● **To do**
Output every record word for word.

● **Provided records**
>>>
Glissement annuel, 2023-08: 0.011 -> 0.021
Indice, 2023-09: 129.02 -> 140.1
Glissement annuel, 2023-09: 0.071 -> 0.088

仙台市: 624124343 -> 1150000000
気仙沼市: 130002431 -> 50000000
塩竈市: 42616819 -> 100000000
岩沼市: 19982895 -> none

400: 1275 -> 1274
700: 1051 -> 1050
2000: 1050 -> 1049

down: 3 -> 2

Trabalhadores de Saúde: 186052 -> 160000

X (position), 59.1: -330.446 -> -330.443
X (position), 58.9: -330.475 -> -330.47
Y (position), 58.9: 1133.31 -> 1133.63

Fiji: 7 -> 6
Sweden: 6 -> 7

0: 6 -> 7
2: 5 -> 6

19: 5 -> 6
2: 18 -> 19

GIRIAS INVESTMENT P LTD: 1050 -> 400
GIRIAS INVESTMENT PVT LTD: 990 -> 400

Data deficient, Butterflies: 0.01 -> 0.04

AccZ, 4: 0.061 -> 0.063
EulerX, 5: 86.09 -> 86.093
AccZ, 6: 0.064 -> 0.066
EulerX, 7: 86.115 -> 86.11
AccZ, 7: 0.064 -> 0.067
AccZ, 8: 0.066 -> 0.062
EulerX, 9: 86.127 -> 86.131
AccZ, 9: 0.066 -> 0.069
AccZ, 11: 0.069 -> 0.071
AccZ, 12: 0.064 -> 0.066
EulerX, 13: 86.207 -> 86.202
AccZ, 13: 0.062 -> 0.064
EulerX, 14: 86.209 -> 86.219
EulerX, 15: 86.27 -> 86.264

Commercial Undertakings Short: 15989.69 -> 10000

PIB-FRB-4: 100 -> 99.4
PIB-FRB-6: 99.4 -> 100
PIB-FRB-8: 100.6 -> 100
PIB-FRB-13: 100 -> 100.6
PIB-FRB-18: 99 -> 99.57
<<<
● **Response area**
Glissement annuel, 2023-08: 0.011 -> 0.021
Indice, 2023-09: 129.02 -> 140.1
Glissement annuel, 2023-09: 0.071 -> 0.088

仙台市: 624124343 -> 1150000000
気仙沼市: 130002431 -> 50000000
塩竈市: 42616819 -> 100000000
岩沼市: 19982895 -> none

400: 1275 -> 1274
700: 1051 -> 1050
2000: 1050 -> 1049

down: 3 -> 2

Trabalhadores de Saúde: 186052 -> 160000

X (position), 59.1: -330.446 -> -330.443
X (position), 58.9: -330.475 -> -330.47
Y (position), 58.9: 1133.31 -> 1133.63

Fiji: 7 -> 6
Sweden: 6 -> 7

0: 6 -> 7
2: 5 -> 6

19: 5 -> 6
2: 18 -> 19

GIRIAS INVESTMENT P LTD: 1050 -> 400
GIRIAS INVESTMENT PVT LTD: 990 -> 400

Data deficient, Butterflies: 0.01 -> 0.04

AccZ, 4: 0.061 -> 0.063
EulerX, 5: 86.09 -> 86.093
AccZ, 6: 0.064 -> 0.066
EulerX, 7: 86.115 -> 86.11
AccZ, 7: 0.064 -> 0.067
AccZ, 8: 0.066 -> 0.062
EulerX, 9: 86.127 -> 86.131
AccZ, 9: 0.066 -> 0.069
AccZ, 11: 0.069 -> 0.071
AccZ, 12: 0.064 -> 0.066
EulerX, 13: 86.207 -> 86.202
AccZ, 13: 0.062 -> 0.064
EulerX, 14: 86.209 -> 86.219
EulerX, 15: 86.27 -> 86.264

Commercial Undertakings Short: 15989.69 -> 10000

PIB-FRB-4: 100 -> 99.4
PIB-FRB-6: 99.4 -> 100
PIB-FRB-8: 100.6 -> 100
PIB-FRB-13: 100 -> 100.6
PIB-FRB-18: 99 -> 99.57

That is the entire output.